# Piedmont?



## Bad Bub (Jan 17, 2006)

Anybody know what the lake is looking like? Getting the little boat ready to go this weekend and was thinking about heading out there the following weekend. I know that's a long ways off and alot can change, but i was just wondering if they have been filling her up yet or not...
Outdoor Hub mobile, the outdoor information engine


----------



## Dr47 (Jan 16, 2011)

The Lake is still 5 ft. below normal summer pool.


----------



## Bad Bub (Jan 17, 2006)

Damn.... thanks. Any chance of launching?

Outdoor Hub mobile, the outdoor information engine


----------



## chopper (May 15, 2004)

The corp of Army engeneers just got the word to start closing dams. The lady said that they will be closing Piedmont probably this week. It is way down and no way can you put in at the ramps.


----------



## Bad Bub (Jan 17, 2006)

Hopefully this rain will hurry things along  thanks for the info!

Outdoor Hub mobile, the outdoor information engine


----------



## Ohiobowhunter (Jul 9, 2007)

Just bumping this to the top. Next week looks like very nice weather, but I am wondering if I can get in at the Reynolds Rd ramp. Any info?


----------



## chopper (May 15, 2004)

As for right now, I would say no to Reynolds Rd. The problem up there is its so shallow for a long ways out. Right at the ramp, it is very muddy. Not the solid bottom that you would need. I did see that someone had backed in where they put in the new rip rap at reynolds rd. It looked to me to be very tough also. I think that the lake came up about 6 inches with yesterdays rain. I hate to say it, but we need alot of rain in a very short order. I heard that you can get in at Clendenning at the marina. It is very steep but you can get in.


----------



## Bad Bub (Jan 17, 2006)

The mwcd site is saying that the marina ramp is usable at piedmont. That's based on the water level at the dam so how well that translates to real world levels at the ramp is debatable ......

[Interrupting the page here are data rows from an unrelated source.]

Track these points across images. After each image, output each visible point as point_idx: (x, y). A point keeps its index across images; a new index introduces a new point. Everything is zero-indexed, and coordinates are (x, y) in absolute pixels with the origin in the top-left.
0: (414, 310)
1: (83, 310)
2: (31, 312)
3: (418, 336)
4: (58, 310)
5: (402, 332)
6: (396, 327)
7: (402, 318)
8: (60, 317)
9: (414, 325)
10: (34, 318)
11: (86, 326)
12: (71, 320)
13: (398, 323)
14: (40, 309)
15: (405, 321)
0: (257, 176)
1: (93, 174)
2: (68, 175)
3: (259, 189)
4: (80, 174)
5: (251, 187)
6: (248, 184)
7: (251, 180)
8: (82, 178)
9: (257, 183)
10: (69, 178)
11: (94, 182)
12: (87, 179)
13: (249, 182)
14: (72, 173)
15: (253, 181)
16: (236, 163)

Outdoor Hub mobile, the outdoor information engine


----------



## I_WALL_I (Apr 27, 2006)

Goat Path!!


----------



## turkeyt (Apr 13, 2006)

AlLOT OF THE LAKES are well below summer pool. There also has been work going on with shorlines and etc, and i believe on or before March 15 was a date i heard when they would be done for the most part. Until then better check on conditions before you go.


----------